Почему же Державин решил «лощить полы»? Никто не принуждал его воспевать императрицу. Он — бедолага среди преображенцев — имел право чувствовать себя обделённым. Без наград, без положения, без денег… Эффектно преподнести монархине пиндарический свиток Державин не мог: слишком далёк он был от престола в те времена. Теперь — малозаметная служба у Вяземского, который не любит сантиментов. А друзья в любом случае не удержались бы от упрёков в подлом искательстве. Ведь каждый из нас благородно снисходителен по отношению к самому себе, но кто удержится от соблазна поймать за руку товарища?..
Замышляя большую оду, Державин обыкновенно набрасывал черновик в прозе — своеобразный подстрочник. Это помогало обуздать фантазию, буйство которой подчас пугало самого поэта. Вот такой набросок предшествовал «Фелице»:
«Ты, которая одна, без помощи министра, по примеру богов, держишь всё своею рукою и видишь всё своими глазами! Великая государыня, если я до сих пор из благоразумия пребывал в почтительном молчании и тебя не хвалил, так это не от того, чтоб моё сердце колебалось вскурить тебе должный фимиам; но я мало умею хвалить, и моя трепещущая Муза убегает столь чрезмерной тягости и, не будучи в силах говорить достойно о твоих великих делах, боится, коснувшись твоим лаврам, чтоб их не засушить. Я не ослепляюсь тщетным желанием и умеряю мой полёт по моим слабым силам, и моим молчанием разумнее тех отважных смертных, которые недостойною жертвою оскверняют твои алтари; которые в сем поле, куда их корысть заводит, без сил и духа смеют петь твоё имя и которые всякой день безобразным голосом наводят тебе скуку, рассказывая тебе о собственных твоих делах».

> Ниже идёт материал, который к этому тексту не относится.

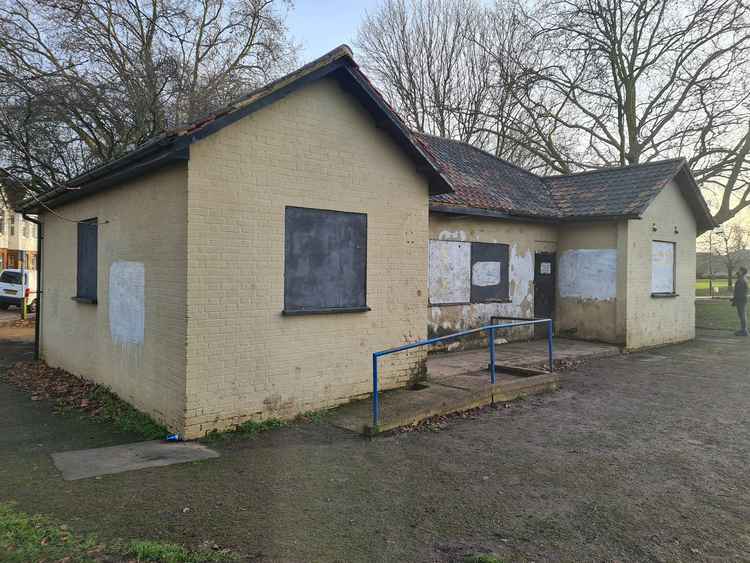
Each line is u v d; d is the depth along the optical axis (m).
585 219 13.46
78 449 5.91
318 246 7.28
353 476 5.19
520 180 15.45
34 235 41.84
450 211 11.33
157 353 6.72
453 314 12.05
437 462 5.61
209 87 20.80
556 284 14.52
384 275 8.05
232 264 6.43
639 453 5.96
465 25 31.12
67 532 3.91
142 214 7.09
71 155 17.95
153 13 20.06
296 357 7.03
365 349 7.80
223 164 6.33
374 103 7.46
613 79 23.56
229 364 6.43
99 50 18.44
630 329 13.24
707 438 6.50
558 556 3.76
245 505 4.48
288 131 6.91
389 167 8.08
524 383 8.56
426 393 7.91
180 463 5.44
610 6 22.89
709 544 3.95
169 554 3.59
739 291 16.86
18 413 7.45
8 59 16.97
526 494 4.83
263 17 22.28
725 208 21.00
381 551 3.79
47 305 11.34
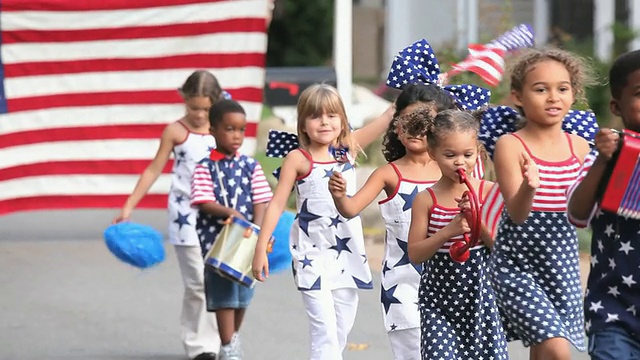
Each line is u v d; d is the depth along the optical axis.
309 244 17.11
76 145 29.94
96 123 29.94
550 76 13.97
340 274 17.11
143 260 20.88
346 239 17.11
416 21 65.38
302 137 17.25
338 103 16.94
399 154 16.31
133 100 29.88
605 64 46.91
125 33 29.72
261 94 29.52
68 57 29.78
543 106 14.01
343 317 17.20
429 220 14.47
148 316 23.95
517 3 60.75
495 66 18.05
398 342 16.17
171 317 23.92
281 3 78.25
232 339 19.42
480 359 14.33
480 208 13.62
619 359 11.83
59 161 29.94
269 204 17.03
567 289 14.12
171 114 29.88
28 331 22.59
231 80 29.52
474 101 17.45
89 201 30.05
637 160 11.49
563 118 14.67
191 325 20.86
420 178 15.88
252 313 24.19
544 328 13.67
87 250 31.08
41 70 29.75
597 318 12.13
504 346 14.39
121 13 29.67
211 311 19.42
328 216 17.03
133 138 29.94
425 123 15.50
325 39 79.50
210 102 20.92
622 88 12.17
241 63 29.47
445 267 14.31
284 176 17.05
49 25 29.62
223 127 19.39
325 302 16.89
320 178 17.02
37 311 24.25
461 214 13.56
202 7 29.52
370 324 23.12
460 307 14.34
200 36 29.58
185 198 20.88
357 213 15.50
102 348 21.42
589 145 14.52
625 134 11.64
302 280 17.02
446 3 64.31
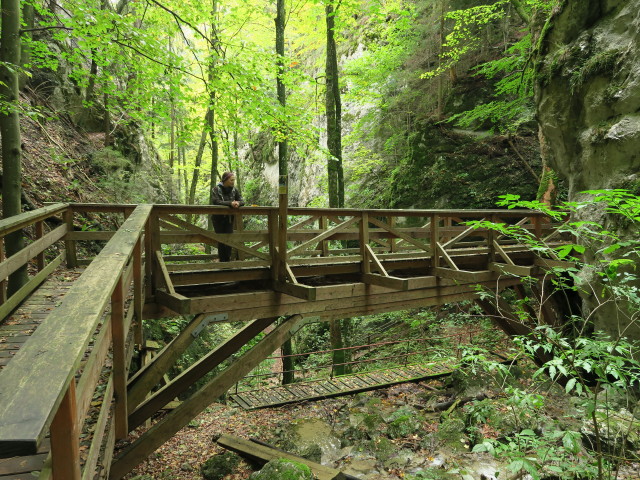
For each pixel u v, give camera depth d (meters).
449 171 13.10
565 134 6.85
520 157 12.38
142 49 5.97
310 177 20.70
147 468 5.21
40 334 0.95
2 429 0.62
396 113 15.91
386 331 11.83
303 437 5.86
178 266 4.36
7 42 4.61
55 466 1.03
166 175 15.64
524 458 2.26
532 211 6.76
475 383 7.16
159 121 7.11
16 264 3.31
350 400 7.36
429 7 15.37
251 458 5.30
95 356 1.76
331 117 9.62
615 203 2.22
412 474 5.02
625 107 5.77
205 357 4.94
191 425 6.38
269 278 4.92
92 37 5.67
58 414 1.01
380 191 15.34
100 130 11.95
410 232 6.30
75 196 8.90
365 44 17.72
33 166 8.55
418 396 7.44
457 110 14.30
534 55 7.59
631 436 4.31
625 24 5.98
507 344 8.95
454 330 10.51
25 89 9.88
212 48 6.69
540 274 6.64
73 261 5.17
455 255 6.30
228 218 5.24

В прозе Державин выглядел академичнее, чем в стихах… Ну да, настоящая поэзия всегда своенравна. Хотя и в прозаический прообраз «Фелицы» мы вникаем не без интереса:
«Я не дерзаю опорочивать в них желание тебе нравиться; но к чему, не имев сил, без пользы трудиться и, тебя не похваляя, себя лишь обесславить? Чтоб плесть хвалы, то должно быть Виргилию. Я не могу богам, не имеющим добродетели, приносить жертвы и никогда и для твоей хвалы не скрою моих мыслей: и сколь твоя власть ни велика, но если бы в сём моё сердце не согласовалось с моими устами, то б никакое награждение и никакие причины не вырвали б у меня ни слова к твоей похвале. Но когда я тебя вижу с благородным жаром трудящуюся в исполнении твоей должности, приводящую в стыд государей, труда трепещущих и которых тягость короны угнетает; когда я тебя вижу разумными распоряжениями обогащающую твоих подданных; гордость неприятелей ногами попирающую, нам море отверзающую, и твоих храбрых воинов — споспешествующих твоим намерениям и твоему великому сердцу, всё под власть Орла покоряющих; Россию — под твоей державою счастием управляющую, и наши корабли — Нептуна презирающих и досягающих мест, откуда солнце бег свой простирает: тогда, не спрашивая, нравится ль то Аполлону, моя Муза в жару меня предупреждает и тебя хвалит».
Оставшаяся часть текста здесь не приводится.